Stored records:
_____

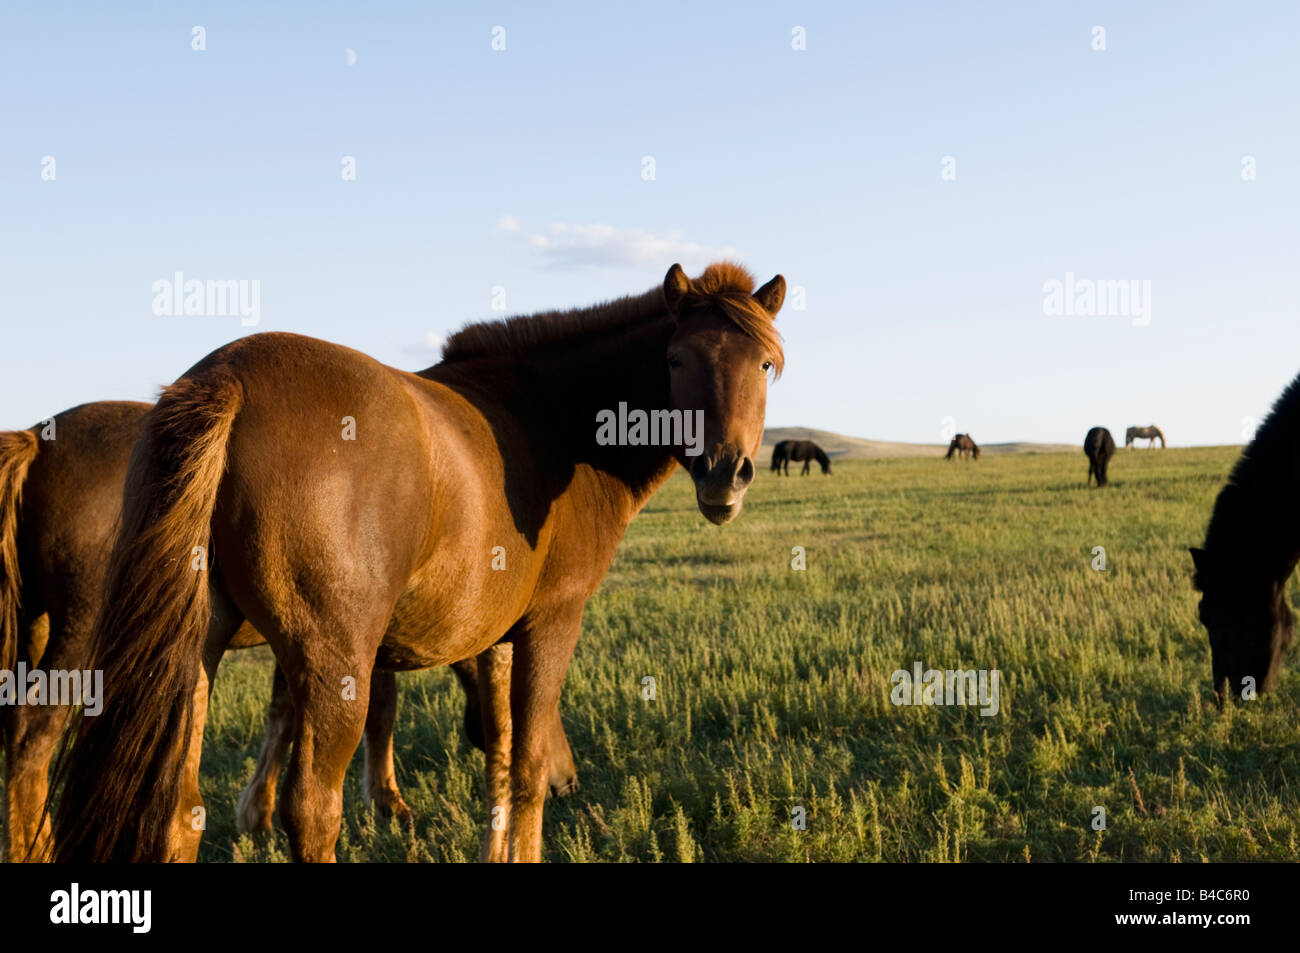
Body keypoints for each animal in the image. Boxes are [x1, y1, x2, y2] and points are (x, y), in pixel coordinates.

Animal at [0, 402, 575, 862]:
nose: (566, 781)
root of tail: (37, 442)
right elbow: (379, 711)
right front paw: (387, 803)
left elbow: (284, 714)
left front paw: (259, 811)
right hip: (80, 640)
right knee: (32, 736)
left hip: (36, 632)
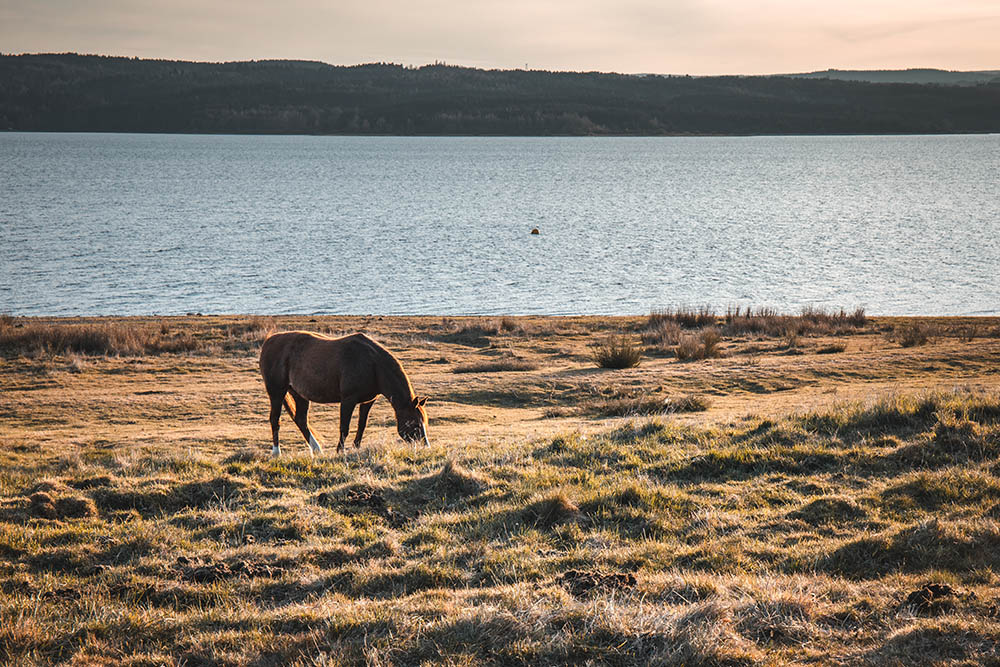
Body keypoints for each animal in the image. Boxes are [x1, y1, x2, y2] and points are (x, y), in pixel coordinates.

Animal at [256, 332, 428, 456]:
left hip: (299, 395)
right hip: (277, 392)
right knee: (275, 419)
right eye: (413, 423)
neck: (372, 364)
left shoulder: (367, 401)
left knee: (301, 420)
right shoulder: (348, 400)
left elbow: (362, 425)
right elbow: (344, 427)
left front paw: (356, 447)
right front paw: (340, 450)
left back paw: (317, 449)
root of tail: (268, 342)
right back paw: (276, 452)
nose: (425, 446)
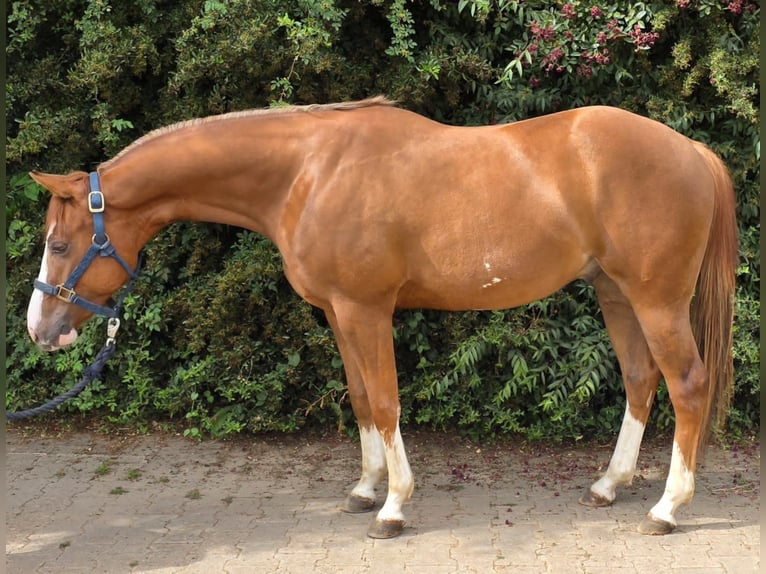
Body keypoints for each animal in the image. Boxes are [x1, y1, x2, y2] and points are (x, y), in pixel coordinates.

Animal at [26, 97, 737, 539]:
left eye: (59, 244)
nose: (39, 329)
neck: (307, 174)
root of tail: (693, 151)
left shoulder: (366, 310)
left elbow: (389, 401)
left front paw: (393, 507)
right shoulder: (339, 313)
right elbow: (363, 398)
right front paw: (366, 488)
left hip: (656, 300)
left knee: (688, 385)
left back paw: (667, 508)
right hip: (617, 296)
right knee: (641, 381)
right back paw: (610, 485)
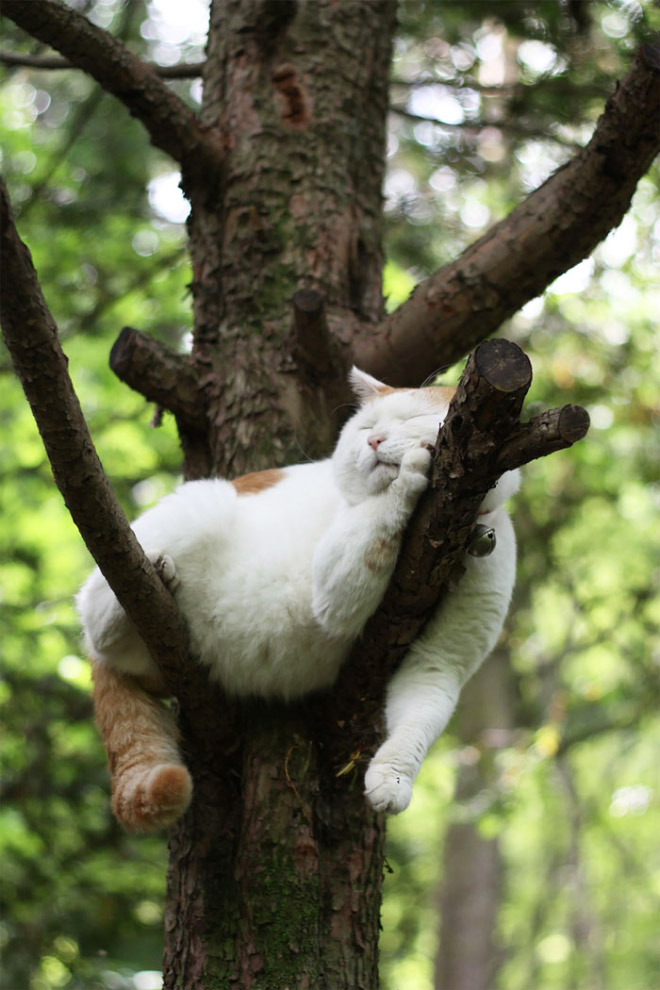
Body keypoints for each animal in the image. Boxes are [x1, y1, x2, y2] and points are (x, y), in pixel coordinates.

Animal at [77, 368, 520, 832]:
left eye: (410, 419)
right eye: (367, 427)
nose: (375, 441)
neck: (451, 536)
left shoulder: (439, 662)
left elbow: (418, 721)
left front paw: (392, 780)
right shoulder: (335, 592)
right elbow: (382, 514)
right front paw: (409, 478)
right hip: (197, 508)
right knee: (98, 607)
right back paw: (154, 572)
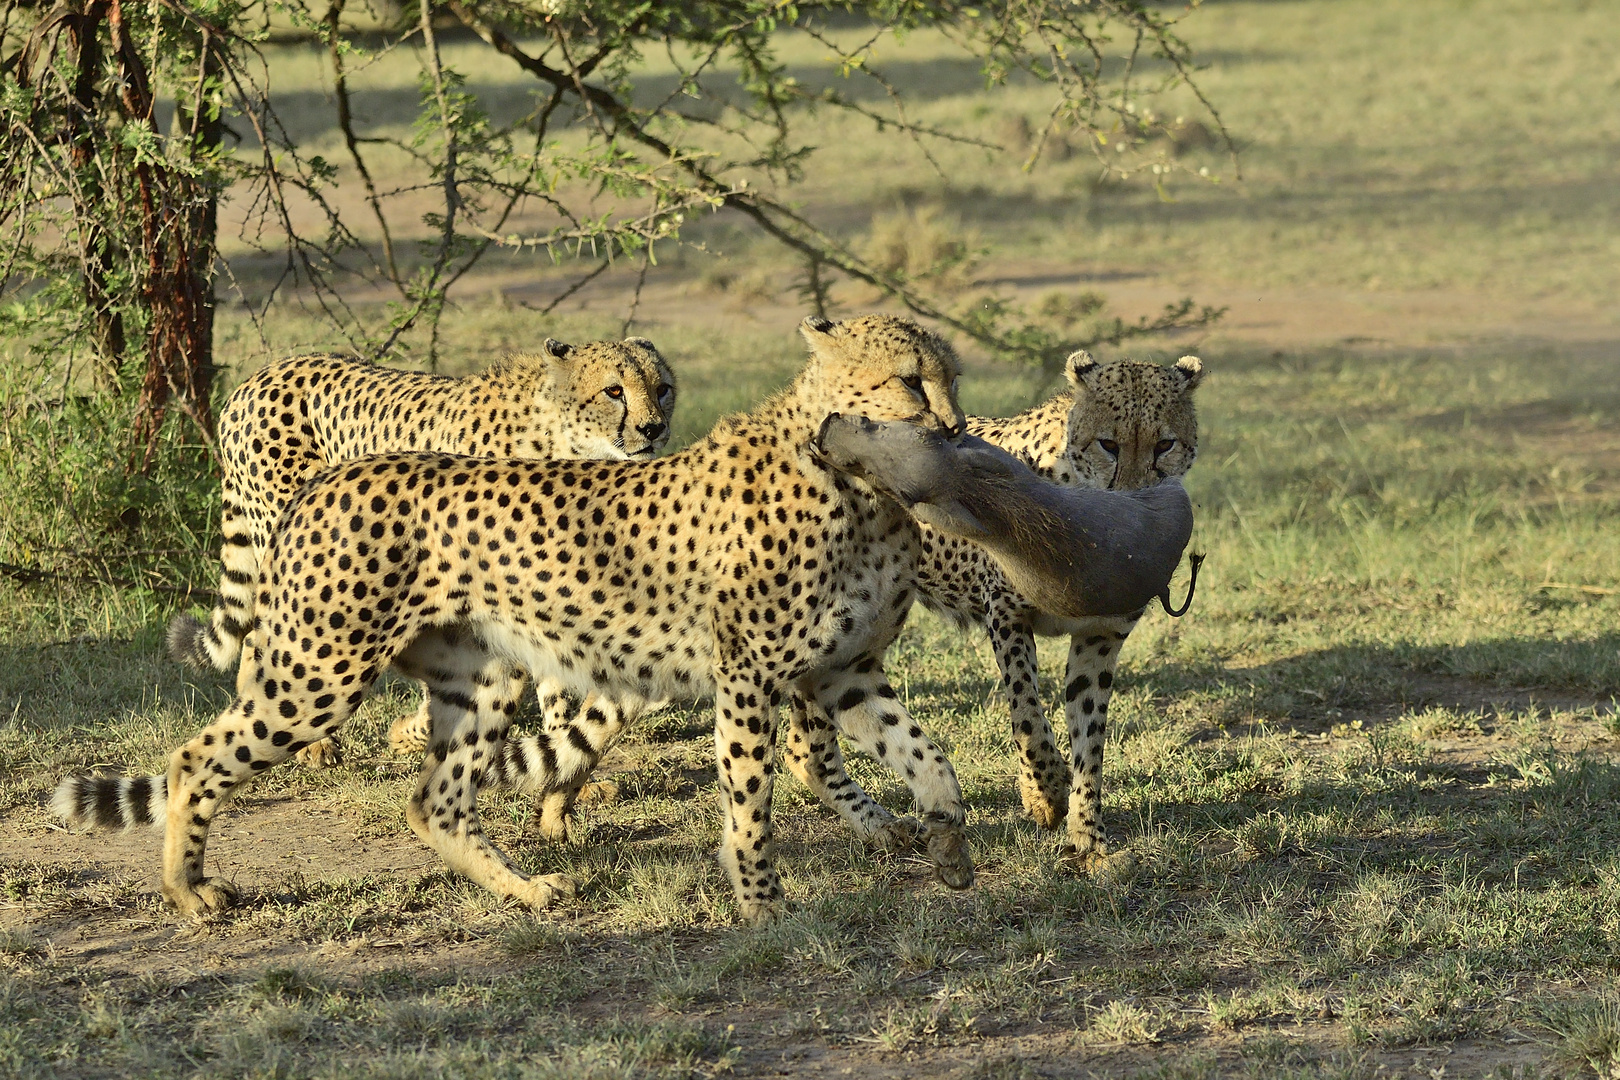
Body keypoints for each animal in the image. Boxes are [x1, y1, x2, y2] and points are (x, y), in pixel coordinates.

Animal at [162, 341, 670, 780]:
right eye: (613, 390)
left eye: (662, 387)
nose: (654, 429)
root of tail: (255, 378)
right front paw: (413, 732)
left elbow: (549, 678)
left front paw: (562, 757)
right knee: (269, 639)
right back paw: (308, 739)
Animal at [777, 354, 1198, 867]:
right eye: (1109, 444)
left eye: (1164, 445)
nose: (1138, 503)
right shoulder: (1006, 614)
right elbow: (1027, 712)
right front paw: (1045, 793)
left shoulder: (1099, 638)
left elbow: (1089, 737)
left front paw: (1089, 837)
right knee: (805, 750)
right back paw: (881, 826)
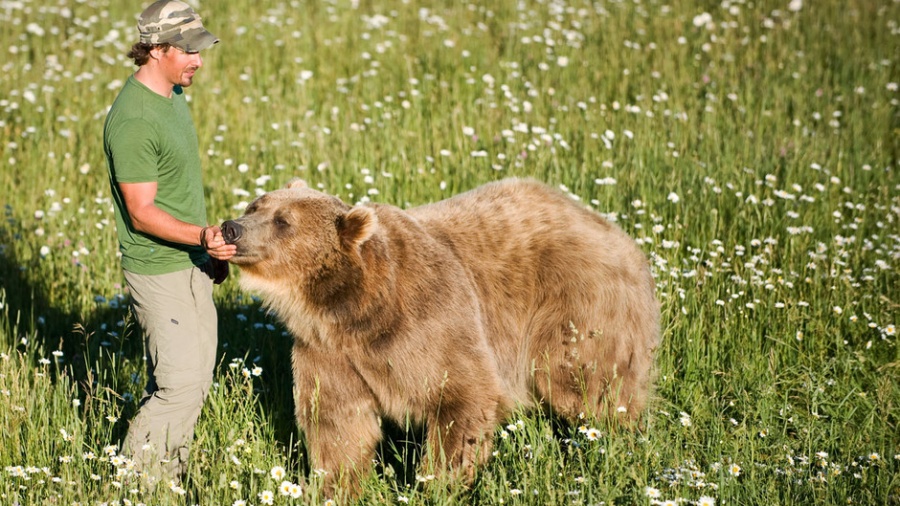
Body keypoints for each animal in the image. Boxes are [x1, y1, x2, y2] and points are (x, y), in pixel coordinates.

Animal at [221, 178, 660, 498]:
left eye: (283, 221)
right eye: (255, 205)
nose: (231, 228)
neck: (351, 310)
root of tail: (613, 229)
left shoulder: (427, 321)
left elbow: (461, 397)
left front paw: (436, 483)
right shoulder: (328, 353)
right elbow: (337, 424)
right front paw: (334, 487)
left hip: (576, 306)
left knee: (587, 383)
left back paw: (621, 439)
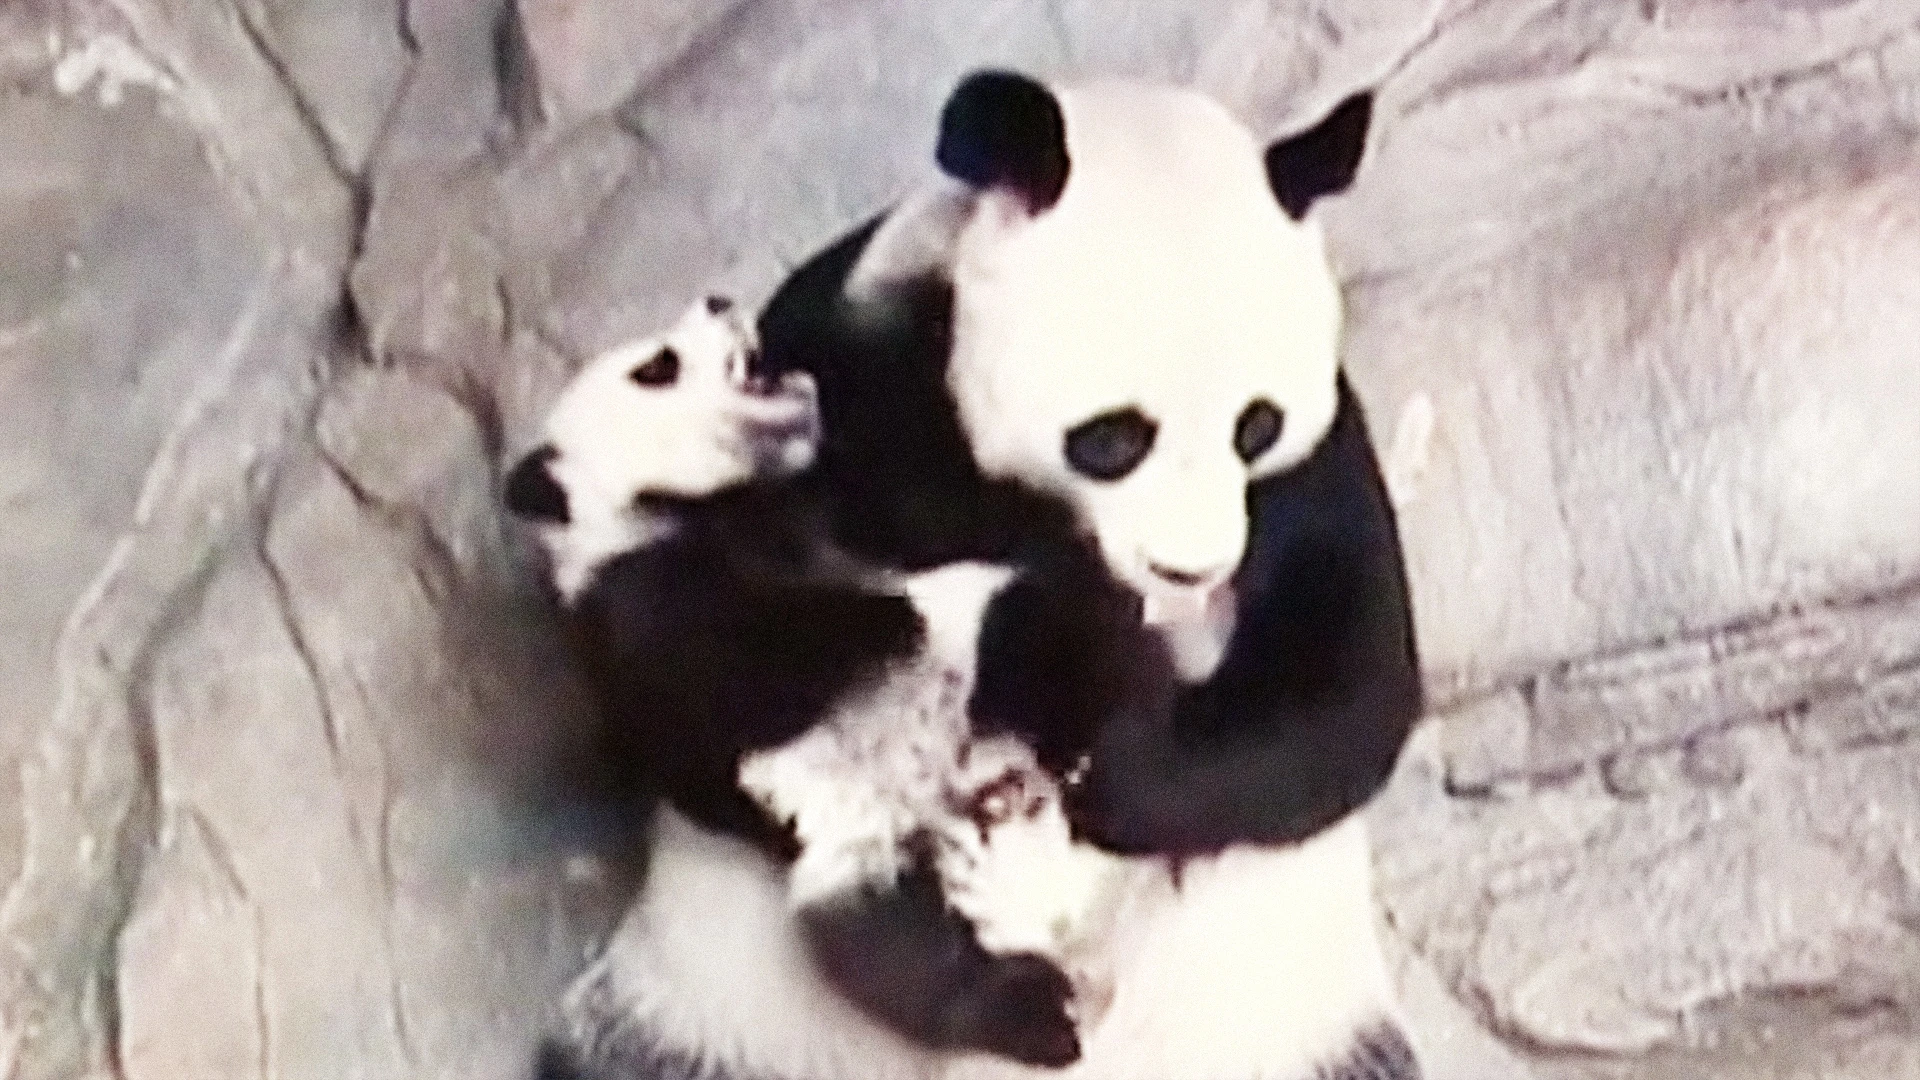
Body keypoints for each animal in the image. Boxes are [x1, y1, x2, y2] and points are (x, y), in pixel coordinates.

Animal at [504, 296, 1138, 1070]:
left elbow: (936, 516)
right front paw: (912, 612)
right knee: (895, 948)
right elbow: (753, 674)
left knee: (1056, 639)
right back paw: (1039, 1011)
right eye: (657, 366)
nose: (719, 301)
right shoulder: (642, 608)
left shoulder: (842, 511)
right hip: (854, 850)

_____

» What you will do:
Return the records above verbatim, images excluded.

» Reply:
Body keypoints for each animal in the image. Boxes are [x1, y1, x2, y2] and points are (x, y), in pixel coordinates.

Animal at [0, 402, 575, 862]:
nose: (566, 781)
root of tail: (37, 442)
right elbow: (379, 711)
right front paw: (387, 803)
left elbow: (284, 714)
left front paw: (259, 811)
right hip: (80, 640)
right knee: (32, 736)
left hip: (36, 632)
Body keypoints for each animal in the image. Boxes are [x1, y1, x2, y2] and points are (x, y), in pixel coordinates.

Animal at [256, 332, 428, 456]:
left hip: (299, 395)
right hip: (277, 392)
right knee: (275, 419)
right eye: (413, 423)
neck: (372, 364)
left shoulder: (367, 401)
left knee: (301, 420)
right shoulder: (348, 400)
left elbow: (362, 425)
right elbow: (344, 427)
left front paw: (356, 447)
right front paw: (340, 450)
left back paw: (317, 449)
root of tail: (268, 342)
right back paw: (276, 452)
nose: (425, 446)
Body keypoints for each animal in the image. Boxes are [x1, y1, x2, y2] and points are (x, y), in pixel coordinates.

Animal at [26, 97, 737, 539]:
left eye: (59, 244)
nose: (39, 329)
neck: (307, 174)
root of tail: (693, 151)
left shoulder: (366, 310)
left elbow: (389, 401)
left front paw: (393, 507)
right shoulder: (339, 313)
right elbow: (363, 398)
right front paw: (366, 488)
left hip: (656, 300)
left knee: (688, 385)
left back paw: (667, 508)
right hip: (617, 296)
right knee: (641, 381)
right back paw: (610, 485)
Body keypoints for each animal in the image. Boxes are [x1, y1, x2, y2] and points are (x, y), in pixel coordinates.

Animal at [77, 368, 520, 832]:
left eye: (410, 419)
right eye: (367, 427)
nose: (375, 441)
neck: (451, 536)
left shoulder: (439, 662)
left elbow: (418, 721)
left front paw: (392, 780)
right shoulder: (335, 592)
right elbow: (382, 514)
right front paw: (409, 478)
right hip: (197, 508)
right knee: (98, 607)
right back paw: (154, 572)
Body keypoints for each animal in the image. Boxes are [x1, y1, x2, y2] and points are (x, y), in pixel coordinates.

Animal at [162, 341, 670, 780]:
right eye: (613, 390)
left eye: (662, 387)
nose: (654, 429)
root of tail: (255, 378)
right front paw: (413, 732)
left elbow: (549, 678)
left front paw: (562, 757)
right knee: (269, 639)
right back paw: (308, 739)
Animal at [777, 354, 1198, 867]:
right eye: (1109, 444)
left eye: (1164, 445)
nose: (1138, 503)
right shoulder: (1006, 614)
right elbow: (1027, 712)
right front paw: (1045, 793)
left shoulder: (1099, 638)
left elbow: (1089, 737)
left front paw: (1089, 837)
right knee: (805, 750)
right back paw: (881, 826)
Body keypoints for each animal in the image. Boxes are [x1, y1, x2, y2] and points are (x, y), in pixel coordinates.

Animal at [221, 178, 660, 498]:
left eye: (283, 221)
right eye: (255, 205)
nose: (231, 228)
neck: (351, 310)
root of tail: (613, 229)
left shoulder: (427, 321)
left elbow: (461, 397)
left front paw: (436, 483)
right shoulder: (328, 353)
right elbow: (337, 424)
right front paw: (334, 487)
left hip: (576, 306)
left knee: (587, 383)
left back paw: (621, 439)
Body keypoints for each animal in the image. Boxes are [x1, y1, x2, y2] and points are (x, y), in pixel coordinates.

Animal at [504, 296, 1138, 1070]:
left elbow: (936, 516)
right front paw: (912, 612)
right knee: (895, 948)
right elbow: (753, 674)
left knee: (1056, 639)
right back paw: (1039, 1011)
right eye: (657, 366)
nose: (719, 301)
right shoulder: (642, 608)
left shoulder: (842, 511)
right hip: (854, 850)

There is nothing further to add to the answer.